DIRECTIONS FOR THIS TASK.
Look below for the line containing "32: (307, 157, 24.05)" and the line containing "16: (361, 251, 13.51)", then set down both and every line between them exactly, without pictures.

--- PROVIDED DATA Enclosed Below ---

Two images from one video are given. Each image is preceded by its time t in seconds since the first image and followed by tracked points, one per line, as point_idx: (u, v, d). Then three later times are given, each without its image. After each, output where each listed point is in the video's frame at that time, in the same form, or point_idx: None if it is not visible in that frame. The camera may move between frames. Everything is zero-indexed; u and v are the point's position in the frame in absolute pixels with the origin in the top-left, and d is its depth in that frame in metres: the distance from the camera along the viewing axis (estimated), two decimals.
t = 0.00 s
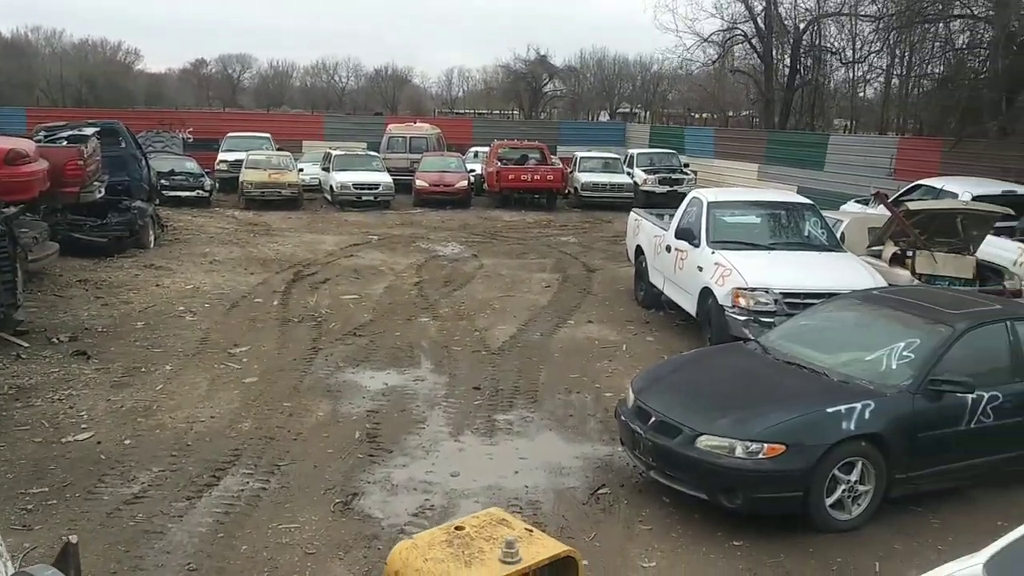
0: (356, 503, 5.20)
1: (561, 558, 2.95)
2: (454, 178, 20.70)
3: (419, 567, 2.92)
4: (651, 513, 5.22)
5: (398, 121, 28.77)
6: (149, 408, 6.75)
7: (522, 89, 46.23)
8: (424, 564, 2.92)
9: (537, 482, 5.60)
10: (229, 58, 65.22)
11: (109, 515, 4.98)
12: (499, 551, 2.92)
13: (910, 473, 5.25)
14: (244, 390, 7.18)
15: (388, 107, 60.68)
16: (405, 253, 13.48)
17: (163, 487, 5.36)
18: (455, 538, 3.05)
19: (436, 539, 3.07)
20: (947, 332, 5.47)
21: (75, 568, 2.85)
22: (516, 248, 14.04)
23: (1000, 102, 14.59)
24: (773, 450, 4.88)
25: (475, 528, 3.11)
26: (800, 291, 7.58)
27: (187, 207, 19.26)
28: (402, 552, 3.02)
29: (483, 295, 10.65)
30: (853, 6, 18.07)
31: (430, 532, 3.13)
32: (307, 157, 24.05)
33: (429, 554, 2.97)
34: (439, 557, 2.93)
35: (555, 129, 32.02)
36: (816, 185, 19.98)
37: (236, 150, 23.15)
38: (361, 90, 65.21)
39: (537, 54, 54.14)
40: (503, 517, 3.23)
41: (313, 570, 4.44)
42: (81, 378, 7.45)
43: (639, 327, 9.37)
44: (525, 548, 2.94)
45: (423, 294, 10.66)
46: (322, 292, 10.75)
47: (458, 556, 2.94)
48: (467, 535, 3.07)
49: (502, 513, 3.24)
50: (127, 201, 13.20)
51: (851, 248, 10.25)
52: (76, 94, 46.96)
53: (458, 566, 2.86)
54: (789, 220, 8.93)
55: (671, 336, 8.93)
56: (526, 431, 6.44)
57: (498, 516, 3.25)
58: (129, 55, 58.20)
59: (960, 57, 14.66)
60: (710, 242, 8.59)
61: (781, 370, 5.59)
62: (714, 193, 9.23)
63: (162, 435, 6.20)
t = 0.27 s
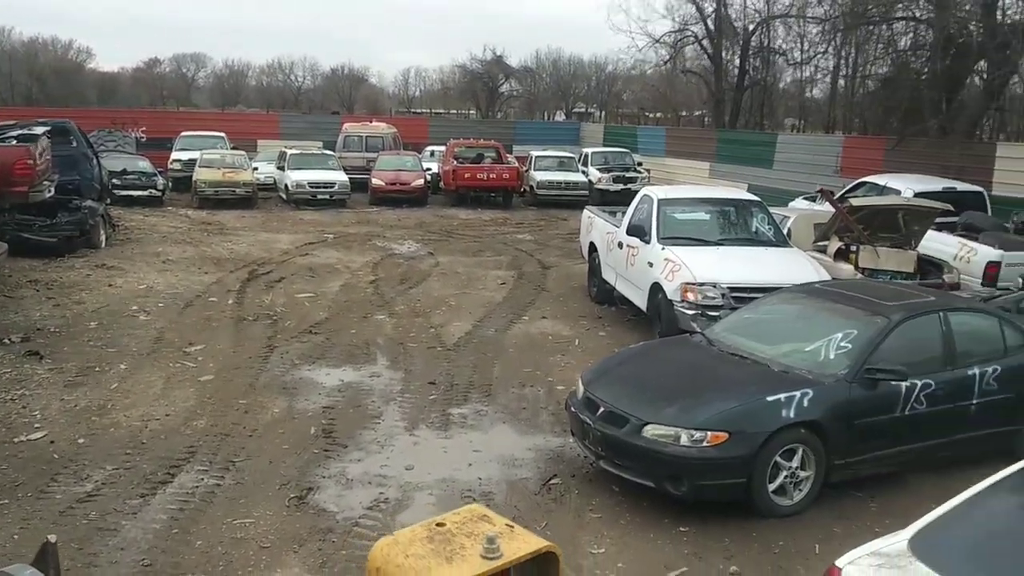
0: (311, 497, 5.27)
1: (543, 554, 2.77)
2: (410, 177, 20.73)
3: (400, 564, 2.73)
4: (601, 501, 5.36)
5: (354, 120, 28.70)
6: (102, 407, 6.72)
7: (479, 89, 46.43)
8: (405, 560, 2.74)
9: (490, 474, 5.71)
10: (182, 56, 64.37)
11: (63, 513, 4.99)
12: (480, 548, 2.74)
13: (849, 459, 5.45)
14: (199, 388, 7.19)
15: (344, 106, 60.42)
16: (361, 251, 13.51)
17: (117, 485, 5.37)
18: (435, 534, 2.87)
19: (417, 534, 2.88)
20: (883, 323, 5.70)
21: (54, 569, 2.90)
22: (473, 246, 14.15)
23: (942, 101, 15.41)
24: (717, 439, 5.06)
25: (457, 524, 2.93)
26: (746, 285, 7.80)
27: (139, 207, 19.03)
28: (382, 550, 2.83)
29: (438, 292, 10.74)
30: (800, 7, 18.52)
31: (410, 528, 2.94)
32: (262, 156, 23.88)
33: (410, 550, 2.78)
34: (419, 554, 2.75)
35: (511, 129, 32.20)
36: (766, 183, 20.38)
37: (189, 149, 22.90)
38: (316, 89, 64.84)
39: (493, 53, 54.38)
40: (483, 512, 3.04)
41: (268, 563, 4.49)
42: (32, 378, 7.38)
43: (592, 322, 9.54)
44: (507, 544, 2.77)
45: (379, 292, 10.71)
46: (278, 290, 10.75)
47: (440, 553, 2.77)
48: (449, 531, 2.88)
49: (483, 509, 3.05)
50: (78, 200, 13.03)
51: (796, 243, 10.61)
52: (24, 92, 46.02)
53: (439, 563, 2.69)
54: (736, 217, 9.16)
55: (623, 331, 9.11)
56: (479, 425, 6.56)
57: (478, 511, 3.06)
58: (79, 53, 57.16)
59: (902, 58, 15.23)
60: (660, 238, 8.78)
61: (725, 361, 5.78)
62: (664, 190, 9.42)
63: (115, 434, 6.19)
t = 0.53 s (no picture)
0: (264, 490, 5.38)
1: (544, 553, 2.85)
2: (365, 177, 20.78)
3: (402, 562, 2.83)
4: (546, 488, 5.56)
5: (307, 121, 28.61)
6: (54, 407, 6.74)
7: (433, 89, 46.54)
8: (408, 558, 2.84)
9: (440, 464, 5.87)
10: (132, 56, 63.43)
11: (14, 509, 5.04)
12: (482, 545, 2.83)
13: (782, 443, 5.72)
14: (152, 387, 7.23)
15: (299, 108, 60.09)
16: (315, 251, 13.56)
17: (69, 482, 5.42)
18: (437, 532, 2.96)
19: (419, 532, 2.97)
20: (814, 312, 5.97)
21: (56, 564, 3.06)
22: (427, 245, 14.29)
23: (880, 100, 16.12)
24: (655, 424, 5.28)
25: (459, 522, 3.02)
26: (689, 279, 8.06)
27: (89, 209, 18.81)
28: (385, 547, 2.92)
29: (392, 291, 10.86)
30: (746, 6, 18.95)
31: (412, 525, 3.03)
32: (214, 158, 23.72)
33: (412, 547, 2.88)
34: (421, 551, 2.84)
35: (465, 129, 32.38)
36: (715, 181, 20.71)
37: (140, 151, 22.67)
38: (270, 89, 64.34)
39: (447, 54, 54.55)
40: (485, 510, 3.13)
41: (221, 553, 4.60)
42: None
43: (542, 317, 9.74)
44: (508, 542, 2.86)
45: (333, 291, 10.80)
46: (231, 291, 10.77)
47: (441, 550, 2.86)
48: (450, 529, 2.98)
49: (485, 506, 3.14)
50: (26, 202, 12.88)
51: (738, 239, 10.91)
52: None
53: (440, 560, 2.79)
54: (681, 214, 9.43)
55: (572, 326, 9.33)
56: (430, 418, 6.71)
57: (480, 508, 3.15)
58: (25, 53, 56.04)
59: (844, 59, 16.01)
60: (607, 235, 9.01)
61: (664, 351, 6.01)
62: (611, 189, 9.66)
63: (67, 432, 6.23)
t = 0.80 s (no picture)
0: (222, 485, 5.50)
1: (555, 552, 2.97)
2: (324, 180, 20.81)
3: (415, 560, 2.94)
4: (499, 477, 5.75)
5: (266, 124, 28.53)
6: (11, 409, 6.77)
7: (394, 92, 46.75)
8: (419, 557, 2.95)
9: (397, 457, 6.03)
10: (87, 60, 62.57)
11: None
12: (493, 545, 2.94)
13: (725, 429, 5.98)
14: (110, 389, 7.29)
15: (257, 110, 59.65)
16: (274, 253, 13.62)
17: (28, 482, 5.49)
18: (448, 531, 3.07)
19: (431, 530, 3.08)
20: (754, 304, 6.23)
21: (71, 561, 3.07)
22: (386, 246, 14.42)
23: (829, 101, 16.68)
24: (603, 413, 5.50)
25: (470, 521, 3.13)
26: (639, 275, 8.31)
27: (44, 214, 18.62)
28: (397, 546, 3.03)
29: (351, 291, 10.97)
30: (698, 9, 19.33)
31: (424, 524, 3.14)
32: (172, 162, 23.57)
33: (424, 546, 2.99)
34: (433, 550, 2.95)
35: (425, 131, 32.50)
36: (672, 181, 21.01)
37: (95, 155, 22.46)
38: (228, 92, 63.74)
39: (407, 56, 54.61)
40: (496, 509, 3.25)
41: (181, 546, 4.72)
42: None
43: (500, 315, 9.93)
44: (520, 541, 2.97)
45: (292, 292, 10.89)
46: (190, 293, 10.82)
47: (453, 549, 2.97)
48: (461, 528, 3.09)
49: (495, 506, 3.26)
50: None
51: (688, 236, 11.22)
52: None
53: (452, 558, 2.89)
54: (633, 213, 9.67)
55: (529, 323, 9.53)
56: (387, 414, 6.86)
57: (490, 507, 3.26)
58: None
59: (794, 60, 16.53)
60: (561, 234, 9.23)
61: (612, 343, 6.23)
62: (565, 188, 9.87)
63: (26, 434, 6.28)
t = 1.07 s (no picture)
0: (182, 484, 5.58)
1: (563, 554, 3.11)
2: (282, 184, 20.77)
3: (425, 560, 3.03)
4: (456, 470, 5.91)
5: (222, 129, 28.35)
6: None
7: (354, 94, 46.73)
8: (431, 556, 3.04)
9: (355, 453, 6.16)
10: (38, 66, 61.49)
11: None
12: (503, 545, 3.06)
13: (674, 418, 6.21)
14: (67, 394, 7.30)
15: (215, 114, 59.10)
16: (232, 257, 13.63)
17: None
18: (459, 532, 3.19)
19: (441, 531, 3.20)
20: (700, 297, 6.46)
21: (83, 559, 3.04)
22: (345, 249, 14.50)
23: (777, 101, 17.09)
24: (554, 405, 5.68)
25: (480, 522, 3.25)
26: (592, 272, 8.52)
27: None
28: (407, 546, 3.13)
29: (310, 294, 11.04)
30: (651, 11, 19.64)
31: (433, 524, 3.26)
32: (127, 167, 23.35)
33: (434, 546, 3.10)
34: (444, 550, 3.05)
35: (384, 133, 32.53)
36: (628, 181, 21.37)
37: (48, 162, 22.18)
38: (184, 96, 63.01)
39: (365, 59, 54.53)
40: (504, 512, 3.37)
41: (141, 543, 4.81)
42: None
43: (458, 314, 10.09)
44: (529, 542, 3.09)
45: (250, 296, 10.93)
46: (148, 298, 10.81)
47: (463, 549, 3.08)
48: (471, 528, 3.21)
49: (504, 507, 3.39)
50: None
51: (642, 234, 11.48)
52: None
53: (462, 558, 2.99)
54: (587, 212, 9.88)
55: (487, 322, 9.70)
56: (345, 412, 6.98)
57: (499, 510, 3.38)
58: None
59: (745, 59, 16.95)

--- End of Enclosed PROVIDED DATA ---

TASK RESPONSE.
32: (307, 157, 24.05)
33: (429, 554, 2.97)
34: (439, 557, 2.93)
35: (555, 129, 32.02)
36: (816, 185, 19.98)
37: (236, 150, 23.15)
38: (361, 90, 65.21)
39: (537, 54, 54.14)
40: (503, 517, 3.23)
41: (313, 570, 4.44)
42: (81, 378, 7.45)
43: (639, 327, 9.37)
44: (525, 548, 2.94)
45: (423, 294, 10.66)
46: (322, 292, 10.75)
47: (458, 556, 2.94)
48: (467, 535, 3.07)
49: (502, 513, 3.24)
50: (127, 201, 13.20)
51: (851, 248, 10.25)
52: (76, 94, 46.96)
53: (458, 566, 2.86)
54: (789, 220, 8.93)
55: (671, 336, 8.93)
56: (526, 431, 6.44)
57: (498, 516, 3.25)
58: (129, 55, 58.20)
59: (960, 57, 14.66)
60: (710, 242, 8.59)
61: (781, 370, 5.59)
62: (714, 193, 9.23)
63: (162, 435, 6.20)
t = 0.27 s
0: (311, 497, 5.27)
1: (543, 554, 2.77)
2: (410, 177, 20.73)
3: (400, 564, 2.73)
4: (601, 501, 5.36)
5: (354, 120, 28.70)
6: (102, 407, 6.72)
7: (479, 89, 46.43)
8: (405, 560, 2.74)
9: (490, 474, 5.71)
10: (182, 56, 64.37)
11: (63, 513, 4.99)
12: (480, 548, 2.74)
13: (849, 459, 5.45)
14: (199, 388, 7.19)
15: (344, 106, 60.42)
16: (361, 251, 13.51)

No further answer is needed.